### Directions:
Edit the records from the first line through the line with "MultiPolygonGeometryJson", both included, replacing every "Mapray JS" with "Mapray JavaScript" and leaving everything else unchanged.
************
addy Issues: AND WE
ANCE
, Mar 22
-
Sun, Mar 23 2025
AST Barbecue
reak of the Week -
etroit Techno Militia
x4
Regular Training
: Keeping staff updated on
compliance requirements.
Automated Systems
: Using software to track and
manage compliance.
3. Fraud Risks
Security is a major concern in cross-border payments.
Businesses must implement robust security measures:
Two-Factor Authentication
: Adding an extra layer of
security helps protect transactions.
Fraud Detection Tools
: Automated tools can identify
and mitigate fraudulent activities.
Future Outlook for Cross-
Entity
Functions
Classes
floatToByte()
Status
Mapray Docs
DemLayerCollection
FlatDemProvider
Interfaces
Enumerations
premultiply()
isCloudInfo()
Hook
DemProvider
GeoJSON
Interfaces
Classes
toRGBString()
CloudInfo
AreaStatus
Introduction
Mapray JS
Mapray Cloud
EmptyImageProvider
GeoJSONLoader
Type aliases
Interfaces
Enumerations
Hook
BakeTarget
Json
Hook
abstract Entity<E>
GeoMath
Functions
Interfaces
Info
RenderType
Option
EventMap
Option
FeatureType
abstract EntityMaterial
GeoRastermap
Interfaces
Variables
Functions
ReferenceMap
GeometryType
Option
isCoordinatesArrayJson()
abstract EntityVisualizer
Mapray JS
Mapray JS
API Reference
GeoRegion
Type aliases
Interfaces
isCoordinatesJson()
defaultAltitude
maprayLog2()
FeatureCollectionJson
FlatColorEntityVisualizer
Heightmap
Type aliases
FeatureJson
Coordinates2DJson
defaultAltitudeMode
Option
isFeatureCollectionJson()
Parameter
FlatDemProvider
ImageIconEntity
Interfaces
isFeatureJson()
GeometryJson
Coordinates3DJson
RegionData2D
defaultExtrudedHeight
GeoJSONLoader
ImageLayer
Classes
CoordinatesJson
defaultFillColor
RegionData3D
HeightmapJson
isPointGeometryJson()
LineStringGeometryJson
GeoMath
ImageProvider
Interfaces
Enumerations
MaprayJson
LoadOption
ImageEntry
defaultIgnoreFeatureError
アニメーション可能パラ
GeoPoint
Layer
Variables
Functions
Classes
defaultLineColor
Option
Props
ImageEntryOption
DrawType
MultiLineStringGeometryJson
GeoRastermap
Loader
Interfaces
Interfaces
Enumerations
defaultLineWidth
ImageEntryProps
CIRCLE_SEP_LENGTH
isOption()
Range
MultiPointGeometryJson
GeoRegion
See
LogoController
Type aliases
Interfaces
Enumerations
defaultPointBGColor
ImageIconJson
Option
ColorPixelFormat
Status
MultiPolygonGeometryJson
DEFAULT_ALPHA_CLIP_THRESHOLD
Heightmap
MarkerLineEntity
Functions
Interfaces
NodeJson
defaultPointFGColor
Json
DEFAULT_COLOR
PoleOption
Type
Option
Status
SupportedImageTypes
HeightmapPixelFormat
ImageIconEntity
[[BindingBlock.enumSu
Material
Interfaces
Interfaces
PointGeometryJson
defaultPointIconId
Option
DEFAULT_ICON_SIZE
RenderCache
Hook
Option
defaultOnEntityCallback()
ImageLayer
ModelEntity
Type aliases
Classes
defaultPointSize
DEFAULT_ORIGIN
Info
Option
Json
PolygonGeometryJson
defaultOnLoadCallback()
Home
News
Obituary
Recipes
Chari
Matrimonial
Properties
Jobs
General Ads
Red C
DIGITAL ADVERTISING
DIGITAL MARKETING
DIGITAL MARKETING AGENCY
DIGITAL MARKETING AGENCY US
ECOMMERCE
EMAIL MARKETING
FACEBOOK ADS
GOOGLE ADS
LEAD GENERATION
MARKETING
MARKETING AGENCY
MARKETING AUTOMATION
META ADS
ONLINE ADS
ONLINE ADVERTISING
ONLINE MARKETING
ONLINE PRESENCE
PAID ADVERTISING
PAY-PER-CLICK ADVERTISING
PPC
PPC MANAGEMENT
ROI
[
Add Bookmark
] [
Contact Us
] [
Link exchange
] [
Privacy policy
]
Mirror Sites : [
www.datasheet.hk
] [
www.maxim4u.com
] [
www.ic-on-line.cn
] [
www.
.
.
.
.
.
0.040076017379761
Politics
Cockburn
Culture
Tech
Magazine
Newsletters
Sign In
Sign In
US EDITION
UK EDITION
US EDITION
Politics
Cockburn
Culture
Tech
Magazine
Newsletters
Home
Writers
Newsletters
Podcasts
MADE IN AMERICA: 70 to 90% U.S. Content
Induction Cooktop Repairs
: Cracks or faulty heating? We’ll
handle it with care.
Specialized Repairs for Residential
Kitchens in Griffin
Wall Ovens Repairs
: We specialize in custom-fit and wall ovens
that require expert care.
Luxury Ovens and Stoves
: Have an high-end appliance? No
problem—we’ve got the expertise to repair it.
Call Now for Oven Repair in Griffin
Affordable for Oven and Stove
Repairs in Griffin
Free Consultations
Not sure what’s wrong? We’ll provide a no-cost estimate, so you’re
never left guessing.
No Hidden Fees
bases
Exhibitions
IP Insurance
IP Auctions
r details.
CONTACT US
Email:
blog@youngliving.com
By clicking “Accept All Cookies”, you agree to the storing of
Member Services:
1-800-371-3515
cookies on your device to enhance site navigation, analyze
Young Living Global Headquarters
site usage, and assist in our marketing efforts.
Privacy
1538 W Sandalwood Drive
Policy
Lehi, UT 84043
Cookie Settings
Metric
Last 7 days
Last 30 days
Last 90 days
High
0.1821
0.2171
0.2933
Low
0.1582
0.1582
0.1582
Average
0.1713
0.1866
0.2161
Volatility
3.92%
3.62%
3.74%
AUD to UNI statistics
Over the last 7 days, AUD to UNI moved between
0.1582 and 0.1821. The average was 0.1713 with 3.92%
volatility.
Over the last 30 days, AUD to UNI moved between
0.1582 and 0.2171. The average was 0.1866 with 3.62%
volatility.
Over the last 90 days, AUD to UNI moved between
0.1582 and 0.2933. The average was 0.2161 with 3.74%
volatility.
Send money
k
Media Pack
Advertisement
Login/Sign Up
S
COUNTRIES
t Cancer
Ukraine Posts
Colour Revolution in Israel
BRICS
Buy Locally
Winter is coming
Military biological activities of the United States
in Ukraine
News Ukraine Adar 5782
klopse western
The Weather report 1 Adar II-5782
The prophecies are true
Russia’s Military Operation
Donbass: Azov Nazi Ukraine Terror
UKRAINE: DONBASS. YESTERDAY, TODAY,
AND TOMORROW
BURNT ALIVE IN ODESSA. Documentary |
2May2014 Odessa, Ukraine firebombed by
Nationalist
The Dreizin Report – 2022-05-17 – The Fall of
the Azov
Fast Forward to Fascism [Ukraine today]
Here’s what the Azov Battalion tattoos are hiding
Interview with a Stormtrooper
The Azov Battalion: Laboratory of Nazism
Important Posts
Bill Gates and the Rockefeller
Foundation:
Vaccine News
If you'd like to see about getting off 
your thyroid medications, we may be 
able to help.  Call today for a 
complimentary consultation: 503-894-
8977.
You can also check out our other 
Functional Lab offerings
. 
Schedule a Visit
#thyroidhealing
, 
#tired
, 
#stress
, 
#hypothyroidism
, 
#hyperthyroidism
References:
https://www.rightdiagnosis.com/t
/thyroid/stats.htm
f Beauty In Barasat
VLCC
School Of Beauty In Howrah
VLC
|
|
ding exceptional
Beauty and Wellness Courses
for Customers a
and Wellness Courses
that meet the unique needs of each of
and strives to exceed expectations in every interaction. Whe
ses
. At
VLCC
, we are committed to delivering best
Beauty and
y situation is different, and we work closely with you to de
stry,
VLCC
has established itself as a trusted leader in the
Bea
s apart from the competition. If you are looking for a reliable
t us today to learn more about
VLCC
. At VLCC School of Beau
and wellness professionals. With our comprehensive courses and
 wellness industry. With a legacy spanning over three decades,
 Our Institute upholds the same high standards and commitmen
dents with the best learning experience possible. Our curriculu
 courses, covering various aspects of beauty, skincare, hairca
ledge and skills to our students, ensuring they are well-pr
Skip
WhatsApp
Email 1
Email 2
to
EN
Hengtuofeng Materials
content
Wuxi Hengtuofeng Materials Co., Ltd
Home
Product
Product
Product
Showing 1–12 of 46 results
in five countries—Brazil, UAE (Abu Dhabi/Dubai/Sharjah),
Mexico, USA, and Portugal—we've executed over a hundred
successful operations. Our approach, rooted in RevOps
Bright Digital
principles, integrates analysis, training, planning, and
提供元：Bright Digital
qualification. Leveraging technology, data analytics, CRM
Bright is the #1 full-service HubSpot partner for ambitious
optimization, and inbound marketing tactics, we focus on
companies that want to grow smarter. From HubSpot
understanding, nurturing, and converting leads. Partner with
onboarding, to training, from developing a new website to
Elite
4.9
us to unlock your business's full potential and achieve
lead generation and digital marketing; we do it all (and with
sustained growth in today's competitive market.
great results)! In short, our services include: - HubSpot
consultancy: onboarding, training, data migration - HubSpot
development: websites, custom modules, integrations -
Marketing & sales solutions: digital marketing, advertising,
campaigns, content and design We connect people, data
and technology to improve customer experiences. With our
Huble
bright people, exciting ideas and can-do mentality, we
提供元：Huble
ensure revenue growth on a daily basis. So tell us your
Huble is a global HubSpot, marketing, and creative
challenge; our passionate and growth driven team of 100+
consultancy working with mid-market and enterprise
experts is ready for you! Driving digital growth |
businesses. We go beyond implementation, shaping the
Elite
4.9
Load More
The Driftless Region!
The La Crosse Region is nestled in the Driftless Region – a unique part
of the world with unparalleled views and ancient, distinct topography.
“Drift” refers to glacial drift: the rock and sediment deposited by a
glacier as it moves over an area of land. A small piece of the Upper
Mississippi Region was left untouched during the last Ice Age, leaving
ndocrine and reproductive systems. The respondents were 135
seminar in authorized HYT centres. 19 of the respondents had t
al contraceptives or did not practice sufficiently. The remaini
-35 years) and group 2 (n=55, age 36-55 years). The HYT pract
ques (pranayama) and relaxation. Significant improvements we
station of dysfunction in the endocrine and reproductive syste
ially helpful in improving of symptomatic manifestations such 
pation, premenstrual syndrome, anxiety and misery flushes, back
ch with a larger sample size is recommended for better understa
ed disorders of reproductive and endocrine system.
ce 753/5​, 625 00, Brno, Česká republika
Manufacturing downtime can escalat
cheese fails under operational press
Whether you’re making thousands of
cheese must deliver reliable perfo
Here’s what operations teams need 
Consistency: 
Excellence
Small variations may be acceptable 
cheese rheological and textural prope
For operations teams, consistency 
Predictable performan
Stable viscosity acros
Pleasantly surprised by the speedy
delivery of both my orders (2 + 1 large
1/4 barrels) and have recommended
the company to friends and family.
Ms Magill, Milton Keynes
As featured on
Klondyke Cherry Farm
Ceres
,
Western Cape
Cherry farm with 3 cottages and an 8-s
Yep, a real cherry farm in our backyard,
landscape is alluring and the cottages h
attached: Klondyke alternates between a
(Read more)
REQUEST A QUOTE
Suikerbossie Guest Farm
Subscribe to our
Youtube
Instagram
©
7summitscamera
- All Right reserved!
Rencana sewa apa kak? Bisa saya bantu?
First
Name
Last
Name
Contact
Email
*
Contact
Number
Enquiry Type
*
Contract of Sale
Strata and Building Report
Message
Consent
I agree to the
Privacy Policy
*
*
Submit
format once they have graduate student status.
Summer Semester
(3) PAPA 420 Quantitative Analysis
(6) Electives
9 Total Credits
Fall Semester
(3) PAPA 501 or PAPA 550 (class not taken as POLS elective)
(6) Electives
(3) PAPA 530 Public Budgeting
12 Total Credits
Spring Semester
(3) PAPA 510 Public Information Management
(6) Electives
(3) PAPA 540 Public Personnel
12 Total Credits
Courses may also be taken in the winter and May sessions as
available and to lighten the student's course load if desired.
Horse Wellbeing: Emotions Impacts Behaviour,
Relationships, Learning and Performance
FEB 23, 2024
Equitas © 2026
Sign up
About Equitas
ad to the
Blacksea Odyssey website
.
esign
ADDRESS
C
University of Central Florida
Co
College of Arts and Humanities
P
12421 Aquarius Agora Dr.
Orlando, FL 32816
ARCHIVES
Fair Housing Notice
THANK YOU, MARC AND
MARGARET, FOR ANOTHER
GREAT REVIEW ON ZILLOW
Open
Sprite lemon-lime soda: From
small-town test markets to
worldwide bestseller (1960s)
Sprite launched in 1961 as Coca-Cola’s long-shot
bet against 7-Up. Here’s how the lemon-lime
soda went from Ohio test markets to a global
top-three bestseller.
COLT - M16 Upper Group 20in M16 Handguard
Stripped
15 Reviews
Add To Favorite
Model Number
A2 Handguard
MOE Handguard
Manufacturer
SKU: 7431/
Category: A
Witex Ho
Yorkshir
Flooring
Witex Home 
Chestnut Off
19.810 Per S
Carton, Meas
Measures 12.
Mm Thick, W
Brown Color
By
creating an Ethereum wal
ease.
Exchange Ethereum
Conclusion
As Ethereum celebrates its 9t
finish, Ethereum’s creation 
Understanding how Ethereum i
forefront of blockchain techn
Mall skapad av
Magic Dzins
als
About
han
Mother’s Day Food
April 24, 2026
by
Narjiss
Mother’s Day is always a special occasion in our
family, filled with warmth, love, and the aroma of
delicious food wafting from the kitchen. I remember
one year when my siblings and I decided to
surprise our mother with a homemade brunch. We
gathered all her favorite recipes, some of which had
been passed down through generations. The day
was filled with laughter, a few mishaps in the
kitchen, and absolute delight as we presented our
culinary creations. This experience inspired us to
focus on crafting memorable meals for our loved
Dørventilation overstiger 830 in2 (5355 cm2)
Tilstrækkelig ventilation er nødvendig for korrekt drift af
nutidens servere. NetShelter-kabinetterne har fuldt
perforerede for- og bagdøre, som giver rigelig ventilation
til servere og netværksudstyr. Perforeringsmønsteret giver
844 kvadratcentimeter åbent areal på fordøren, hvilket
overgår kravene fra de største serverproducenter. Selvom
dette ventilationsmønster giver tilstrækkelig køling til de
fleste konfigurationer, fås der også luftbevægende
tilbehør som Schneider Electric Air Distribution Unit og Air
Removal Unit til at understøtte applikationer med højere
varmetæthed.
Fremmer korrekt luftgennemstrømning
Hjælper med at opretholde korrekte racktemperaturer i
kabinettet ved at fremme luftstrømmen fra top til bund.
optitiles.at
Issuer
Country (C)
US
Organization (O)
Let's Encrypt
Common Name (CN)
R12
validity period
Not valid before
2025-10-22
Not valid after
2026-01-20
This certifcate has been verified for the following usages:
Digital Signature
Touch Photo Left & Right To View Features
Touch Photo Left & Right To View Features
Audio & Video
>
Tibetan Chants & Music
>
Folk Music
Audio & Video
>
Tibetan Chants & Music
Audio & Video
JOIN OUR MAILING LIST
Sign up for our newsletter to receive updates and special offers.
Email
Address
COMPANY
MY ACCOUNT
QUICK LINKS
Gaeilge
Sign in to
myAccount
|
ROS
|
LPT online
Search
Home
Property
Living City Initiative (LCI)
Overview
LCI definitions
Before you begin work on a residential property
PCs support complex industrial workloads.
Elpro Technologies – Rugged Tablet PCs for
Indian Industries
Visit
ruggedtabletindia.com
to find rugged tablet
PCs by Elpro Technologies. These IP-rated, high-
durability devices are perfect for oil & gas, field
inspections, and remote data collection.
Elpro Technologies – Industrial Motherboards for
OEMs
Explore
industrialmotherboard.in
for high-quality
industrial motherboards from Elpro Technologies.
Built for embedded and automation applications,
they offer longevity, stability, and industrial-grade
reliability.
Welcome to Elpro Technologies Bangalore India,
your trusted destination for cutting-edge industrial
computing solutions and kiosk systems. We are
************
### Task output:
addy Issues: AND WE
ANCE
, Mar 22
-
Sun, Mar 23 2025
AST Barbecue
reak of the Week -
etroit Techno Militia
x4
Regular Training
: Keeping staff updated on
compliance requirements.
Automated Systems
: Using software to track and
manage compliance.
3. Fraud Risks
Security is a major concern in cross-border payments.
Businesses must implement robust security measures:
Two-Factor Authentication
: Adding an extra layer of
security helps protect transactions.
Fraud Detection Tools
: Automated tools can identify
and mitigate fraudulent activities.
Future Outlook for Cross-
Entity
Functions
Classes
floatToByte()
Status
Mapray Docs
DemLayerCollection
FlatDemProvider
Interfaces
Enumerations
premultiply()
isCloudInfo()
Hook
DemProvider
GeoJSON
Interfaces
Classes
toRGBString()
CloudInfo
AreaStatus
Introduction
Mapray JavaScript
Mapray Cloud
EmptyImageProvider
GeoJSONLoader
Type aliases
Interfaces
Enumerations
Hook
BakeTarget
Json
Hook
abstract Entity<E>
GeoMath
Functions
Interfaces
Info
RenderType
Option
EventMap
Option
FeatureType
abstract EntityMaterial
GeoRastermap
Interfaces
Variables
Functions
ReferenceMap
GeometryType
Option
isCoordinatesArrayJson()
abstract EntityVisualizer
Mapray JavaScript
Mapray JavaScript
API Reference
GeoRegion
Type aliases
Interfaces
isCoordinatesJson()
defaultAltitude
maprayLog2()
FeatureCollectionJson
FlatColorEntityVisualizer
Heightmap
Type aliases
FeatureJson
Coordinates2DJson
defaultAltitudeMode
Option
isFeatureCollectionJson()
Parameter
FlatDemProvider
ImageIconEntity
Interfaces
isFeatureJson()
GeometryJson
Coordinates3DJson
RegionData2D
defaultExtrudedHeight
GeoJSONLoader
ImageLayer
Classes
CoordinatesJson
defaultFillColor
RegionData3D
HeightmapJson
isPointGeometryJson()
LineStringGeometryJson
GeoMath
ImageProvider
Interfaces
Enumerations
MaprayJson
LoadOption
ImageEntry
defaultIgnoreFeatureError
アニメーション可能パラ
GeoPoint
Layer
Variables
Functions
Classes
defaultLineColor
Option
Props
ImageEntryOption
DrawType
MultiLineStringGeometryJson
GeoRastermap
Loader
Interfaces
Interfaces
Enumerations
defaultLineWidth
ImageEntryProps
CIRCLE_SEP_LENGTH
isOption()
Range
MultiPointGeometryJson
GeoRegion
See
LogoController
Type aliases
Interfaces
Enumerations
defaultPointBGColor
ImageIconJson
Option
ColorPixelFormat
Status
MultiPolygonGeometryJson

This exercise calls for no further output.